Selling a property is expensive: there are agent fees, legal fees, and removal costs, on top of any money you spend on making your home look good for the buyer.
So, how do you make sure the amount you’re left with from your home sale is as high as possible? The following tips provide advice on where you should focus your spending during your home sale, and where you can afford to cut back.
- Pick the right estate agent
Picking the right estate agent is perhaps the most important way of ensuring you get the best value for your money when selling your home.
There are thousands of estate agents operating all over the UK. Many appear to offer very similar services. But, research has shown that a good estate agent will not only get you the best price for your home, they will also sell it significantly faster.
There are plenty of average estate agents who’ll also get you a decent price, but it’s unlikely the difference between the results an average agent gets, and the best agents get, will justify their fee.
If this is the case, why wouldn’t you just pick the cheapest estate agent? It’s more than likely the agent will be able to get you an average price for your home, and you won’t have spent a load in fees. Won’t the value for money even out?
Say, for example, there are two estate agents. A charges 2% commission, and B charges 1.5%.
A is a significantly more experienced estate agent, and is able to mobilise their contacts with local buyers to drive up interest in your home. As a result two buyers put in offers, and have to bid against each other to purchase your home. In the end A is able to sell your home for £250,000. Taking off their 2% fee, you walk away with: £245,000.
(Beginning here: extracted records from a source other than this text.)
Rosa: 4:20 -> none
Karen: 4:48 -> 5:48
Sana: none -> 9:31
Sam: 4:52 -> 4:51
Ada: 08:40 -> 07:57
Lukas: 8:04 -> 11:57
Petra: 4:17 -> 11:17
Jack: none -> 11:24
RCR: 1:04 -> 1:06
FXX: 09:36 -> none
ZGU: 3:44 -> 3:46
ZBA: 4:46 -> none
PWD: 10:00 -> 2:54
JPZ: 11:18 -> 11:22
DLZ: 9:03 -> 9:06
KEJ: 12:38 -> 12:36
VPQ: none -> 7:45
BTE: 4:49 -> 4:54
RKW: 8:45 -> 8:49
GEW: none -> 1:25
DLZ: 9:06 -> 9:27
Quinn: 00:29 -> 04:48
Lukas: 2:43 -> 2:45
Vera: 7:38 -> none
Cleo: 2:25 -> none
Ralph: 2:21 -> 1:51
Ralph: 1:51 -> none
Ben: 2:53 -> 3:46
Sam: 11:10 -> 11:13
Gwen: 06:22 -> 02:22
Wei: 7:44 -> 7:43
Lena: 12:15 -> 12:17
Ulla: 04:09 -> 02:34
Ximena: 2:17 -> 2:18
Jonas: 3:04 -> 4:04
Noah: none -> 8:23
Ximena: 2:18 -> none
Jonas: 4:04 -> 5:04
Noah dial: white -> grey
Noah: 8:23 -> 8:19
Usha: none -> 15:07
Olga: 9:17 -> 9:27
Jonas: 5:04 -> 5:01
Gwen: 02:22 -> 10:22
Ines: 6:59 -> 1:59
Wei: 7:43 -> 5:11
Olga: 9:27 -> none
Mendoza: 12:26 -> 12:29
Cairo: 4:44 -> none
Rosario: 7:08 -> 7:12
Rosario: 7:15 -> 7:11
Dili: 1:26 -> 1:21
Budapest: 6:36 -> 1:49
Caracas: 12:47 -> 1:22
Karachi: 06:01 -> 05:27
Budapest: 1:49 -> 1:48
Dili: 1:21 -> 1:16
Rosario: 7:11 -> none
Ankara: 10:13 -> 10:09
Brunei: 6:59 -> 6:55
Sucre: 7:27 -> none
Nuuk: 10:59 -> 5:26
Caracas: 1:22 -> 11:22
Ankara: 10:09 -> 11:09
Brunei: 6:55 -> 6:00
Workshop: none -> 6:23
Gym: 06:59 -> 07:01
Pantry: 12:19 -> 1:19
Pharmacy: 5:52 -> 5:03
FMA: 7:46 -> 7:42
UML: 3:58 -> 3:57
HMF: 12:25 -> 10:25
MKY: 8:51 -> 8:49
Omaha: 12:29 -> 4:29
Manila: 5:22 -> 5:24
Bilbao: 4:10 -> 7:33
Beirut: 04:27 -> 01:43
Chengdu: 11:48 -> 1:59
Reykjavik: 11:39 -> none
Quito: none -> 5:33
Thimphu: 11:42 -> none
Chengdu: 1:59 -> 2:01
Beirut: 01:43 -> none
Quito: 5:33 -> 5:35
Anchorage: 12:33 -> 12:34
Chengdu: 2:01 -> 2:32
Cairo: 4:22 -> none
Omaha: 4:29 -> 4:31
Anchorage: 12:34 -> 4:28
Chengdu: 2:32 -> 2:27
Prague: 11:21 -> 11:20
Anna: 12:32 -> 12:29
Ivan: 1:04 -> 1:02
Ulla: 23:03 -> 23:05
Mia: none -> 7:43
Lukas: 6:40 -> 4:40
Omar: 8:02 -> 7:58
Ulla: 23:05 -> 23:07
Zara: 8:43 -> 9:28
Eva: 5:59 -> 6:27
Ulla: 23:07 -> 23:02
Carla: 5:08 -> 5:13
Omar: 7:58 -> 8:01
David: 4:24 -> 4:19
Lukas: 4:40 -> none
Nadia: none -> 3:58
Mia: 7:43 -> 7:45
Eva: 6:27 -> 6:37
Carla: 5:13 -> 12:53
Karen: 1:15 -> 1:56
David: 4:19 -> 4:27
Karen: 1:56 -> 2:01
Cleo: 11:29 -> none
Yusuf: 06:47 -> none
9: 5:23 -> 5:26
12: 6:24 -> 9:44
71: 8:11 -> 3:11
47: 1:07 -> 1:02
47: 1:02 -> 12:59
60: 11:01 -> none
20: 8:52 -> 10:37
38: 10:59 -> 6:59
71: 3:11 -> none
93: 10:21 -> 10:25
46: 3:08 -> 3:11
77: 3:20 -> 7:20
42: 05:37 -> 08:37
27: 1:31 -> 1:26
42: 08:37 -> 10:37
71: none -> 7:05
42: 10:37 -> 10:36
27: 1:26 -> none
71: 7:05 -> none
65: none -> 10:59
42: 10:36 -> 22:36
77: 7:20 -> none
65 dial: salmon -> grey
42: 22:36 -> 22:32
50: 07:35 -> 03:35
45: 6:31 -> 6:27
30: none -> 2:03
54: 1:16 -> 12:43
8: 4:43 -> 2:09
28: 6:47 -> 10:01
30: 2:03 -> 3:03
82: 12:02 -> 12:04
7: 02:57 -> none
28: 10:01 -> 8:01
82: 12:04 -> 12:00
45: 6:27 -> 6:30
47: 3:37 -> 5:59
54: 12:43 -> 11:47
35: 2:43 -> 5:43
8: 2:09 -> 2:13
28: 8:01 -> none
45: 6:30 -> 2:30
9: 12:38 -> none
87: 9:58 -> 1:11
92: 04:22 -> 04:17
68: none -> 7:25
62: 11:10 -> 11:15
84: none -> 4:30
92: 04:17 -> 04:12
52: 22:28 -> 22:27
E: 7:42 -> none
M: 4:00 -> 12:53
In contrast B is an online agent with little experience in your local area. They attract some viewings through their online advert, but most of the feedback suggests the agent has overpriced your property. You have to lower the asking price, but eventually you get an offer of £215,000 from a buyer, the agent negotiates the offer up to £220,000. Taking off their 1.5% fee, you walk away with: £216,700.
Clearly, paying a little extra for a more experienced agent is better value for money.
But, how can you know how good an agent is before they actually sell your home? There are a range of free estate agent comparison tools available online. This one compares agents by area and is based completely on data from online property portals and the Land Registry.
- Do up your garden not your kitchen
If you’re going to do any home improvements before you put your home on the market, you’re probably keen to make sure they’re worth the time, effort, and most importantly cost. There’s no point spending hundreds (or thousands) of pounds on renovations, if you’re not going to make that money back. So, it’s important to be savvy with what improvements you choose to make.
For example, gardens can reportedly add up to 20% on the value of your property, and they’re likely to be one of the first things a buyer will see when they come and visit your home. This means it’s probably a good investment to make sure it looks it’s best.
Luckily many people find simple, low maintenance outdoor space more appealing, than complex, overly landscaped gardens. It’s both easier to imagine how you’d use a space if it’s a ‘blank canvas’, and is less off-putting to those buyers that don’t have a particularly green thumb.
Similarly, kitchens are also a key selling point, and are traditionally seen as the thing you should focus on if you want to maximise the price you get for your home. However, they are also one of the most expensive things to fully update – and you’re not guaranteed to get a return on your investment.
If your kitchen needs a bit of a refresh, focus on the cheaper (but slightly more time intensive) upgrades. For example, repainting cabinets, and replacing handles, thoroughly cleaning, and fixing anything like leaking taps, or cracked tiles. This will make your kitchen look in better shape, but is much cheaper than a full renovation.
- Shop around
When you’re selling a property, it’s common for your estate agent or solicitor to recommend partner services to you. In many cases, they will get a referral fee from the provider if you choose to work with them, and this can be added to the amount you end up paying. If you want to ensure you’re getting the best value for money, take the time to shop around for the best deals.
For example, Purplebricks and Yopa both offer to arrange EPCs for homesellers for around £85. But, with a bit of shopping around you can get an EPC for between £35 and £50.
Similarly, if you’re selling a property in Scotland, you shouldn’t expect to pay more than £400-700 for a Home Report, unless your home is particularly unusual or large. When you’re looking around, avoid options that include a mortgage valuation. Often these cost more, and most lenders will want to use their own surveyor anyway, so it adds very little benefit to you.